The implementation is tricky because pyodbc assumes that, as would be the case with most SQL servers, every value returned for a particular column is of the same type. This is not the case for literal values returned from a SPARQL query.
So basically what this does is:
- At connection time, check if we are connecting to a Virtuoso server
- At query execution time, check if the query starts with "SPARQL"
- For each column of each row, execute a bunch of Virtuoso-specific ODBC calls to find out the datatype and value.
We found further that Virtuoso was only reporting the real datatype if the query also contained define output:valmode "LONG" which returns the internal representation (IRI) of URI and blank node identifiers rather than their string representation. This means that a further SELECT is necessary to retrieve the string representation -- this is left to application code to do.

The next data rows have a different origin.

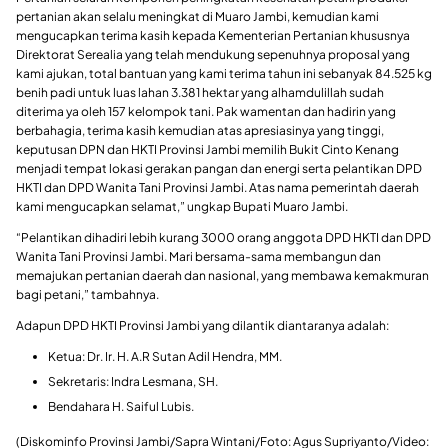
pertanian akan selalu meningkat di Muaro Jambi, kemudian kami
mengucapkan terima kasih kepada Kementerian Pertanian khususnya
Direktorat Serealia yang telah mendukung sepenuhnya proposal yang
kami ajukan, total bantuan yang kami terima tahun ini sebanyak 84.525 kg
benih padi untuk luas lahan 3.381 hektar yang alhamdulillah sudah
diterima ya oleh 157 kelompok tani. Pak wamentan dan hadirin yang
berbahagia, terima kasih kemudian atas apresiasinya yang tinggi,
keputusan DPN dan HKTI Provinsi Jambi memilih Bukit Cinto Kenang
menjadi tempat lokasi gerakan pangan dan energi serta pelantikan DPD
HKTI dan DPD Wanita Tani Provinsi Jambi. Atas nama pemerintah daerah
kami mengucapkan selamat,” ungkap Bupati Muaro Jambi.
“Pelantikan dihadiri lebih kurang 3000 orang anggota DPD HKTI dan DPD
Wanita Tani Provinsi Jambi. Mari bersama-sama membangun dan
memajukan pertanian daerah dan nasional, yang membawa kemakmuran
bagi petani,” tambahnya.
Adapun DPD HKTI Provinsi Jambi yang dilantik diantaranya adalah:
Ketua: Dr. Ir. H. A.R Sutan Adil Hendra, MM.
Sekretaris: Indra Lesmana, SH.
Bendahara H. Saiful Lubis.
(Diskominfo Provinsi Jambi/Sapra Wintani/Foto: Agus Supriyanto/Video:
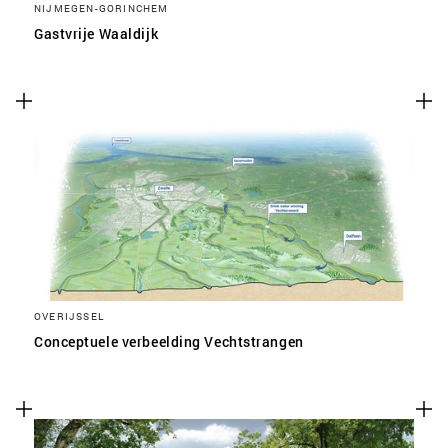
NIJMEGEN-GORINCHEM
Gastvrije Waaldijk
OVERIJSSEL
Conceptuele verbeelding Vechtstrangen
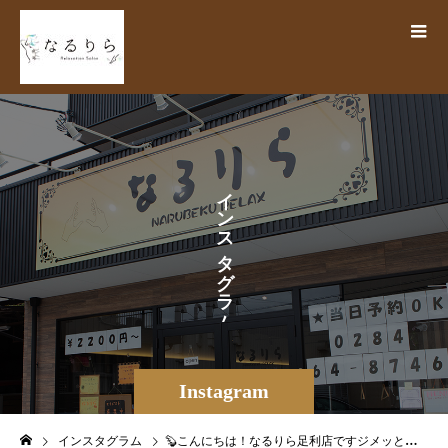
イ
ン
ス
タ
グ
ラ
ム
Instagram
インスタグラム
🦫こんにちは！なるりら足利店ですジメッと感じる日が増えてきましたが関東もそろそろ梅雨入りでしょうかここのところ月曜日は雨確率がかなり高いそうで、今日も例外なく今にも降り出しそうな足利市そしてこの時期困るのが洗濯物問題🧺なるりらも施術に使うタオルなど毎日大量に洗濯物がでますが、洗濯物乾かない問題にてんてこまいな日々です🥲、、笑すぐ近くにコインランドリーがあるので緊急時にはそちらを利用していますが、皆様は梅雨の洗濯物問題、どう対策されていますか️️さて月曜日ということは、お得な平日に突入です🥳平日午前限定クーポンのご予約も是非お待ちしております.本日この後の時間帯は、残り１枠ご案内可能です🏻‍♀️皆様のご来店を、スタッフ一同心よりお待ちしております🧚🏻‍♀️＊＊＊＊＊出勤情報＆空き情報＊＊＊＊＊6/10(月)いとう・かたおか・さわだ・はなやまふかわ（出勤順）ご案内18；30〜20；156/11(火)いとう・ほき・かたおか・ふかわさわだ・はなやま・ゆうき・ますだ（出勤順）全時間受付中👥ペア・複数名歓迎＝＝＝＝＝＝＝＝＝＝＝＝＝＝＝＝＝＝＝＝＝＝【リラクゼーションサロン なるりら】栃木県足利市田中町783-2 KSB3🛜https://www.narurira.jp️0284-64-8746️公式LINE検索ID【@270tecfq】.#なるりら #narurira #リラク #リラクゼーションサロン #マッサージ #快眠 #浮腫改善 #肩こり解消 #足ツボ #血流促進 #夏バテ解消 #免疫力向上 #筋膜リリース #揉みほぐし #リンパマッサージ #ヘッドマッサージ #オイルマッサージ #足利 #栃木 #ashikaga #足利市 #栃木県足利市 #足利もみほぐし #足利サロン #自律神経 #肩首 #オプション多数 #当日予約OK – from Instagram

When processing a SPASQL query, the returned values are tuples of the form:
(value, dvtype, dttype, flags, lang, datatype)
- value is the IRI for a URI or blank node and the string value for a literal
- dvtype is the Virtuoso-specific data value type, this can be used to distinguish between IRI and strings, integers, floats, dates, etc.
- dttype is the datetime, date or time flag for date-like types.
- flags is any flags on the column
- lang is the language if present for a literal
- datatype is the datatype if present for a literal
It is up to the higher level code to take this tuple and transform it into whatever representation is appropriate (e.g. and rdflib.term.Node instance). This is different from straight SQL queries which should return the correct python datatype directly.
Debian package diff, apply in addition to the above patch as well as packages:
To build on a different debian-like distribution, just download and uncompress the patched source then run:
make -k -f debian/rules binary
and you should have .deb packages one directory higher.